- _Data extract_
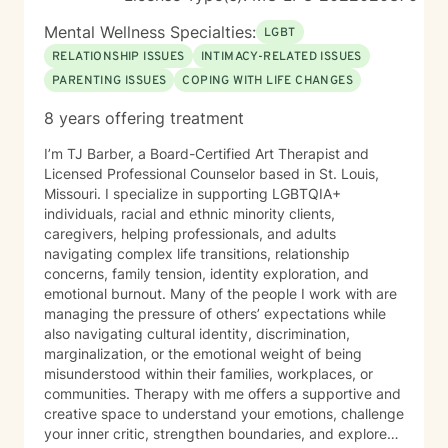
towards healing, personal growth, and discovering
your authentic path forward.
Mental Wellness Specialties:
LGBT
RELATIONSHIP ISSUES
INTIMACY-RELATED ISSUES
PARENTING ISSUES
COPING WITH LIFE CHANGES
8 years offering treatment
I’m TJ Barber, a Board-Certified Art Therapist and
Licensed Professional Counselor based in St. Louis,
Missouri. I specialize in supporting LGBTQIA+
individuals, racial and ethnic minority clients,
caregivers, helping professionals, and adults
navigating complex life transitions, relationship
concerns, family tension, identity exploration, and
emotional burnout. Many of the people I work with are
managing the pressure of others’ expectations while
also navigating cultural identity, discrimination,
marginalization, or the emotional weight of being
misunderstood within their families, workplaces, or
communities. Therapy with me offers a supportive and
creative space to understand your emotions, challenge
your inner critic, strengthen boundaries, and explore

- _What is needed_
State how many lines in the items above contain the word "your", giving only the number.

- _Exercise solution_
3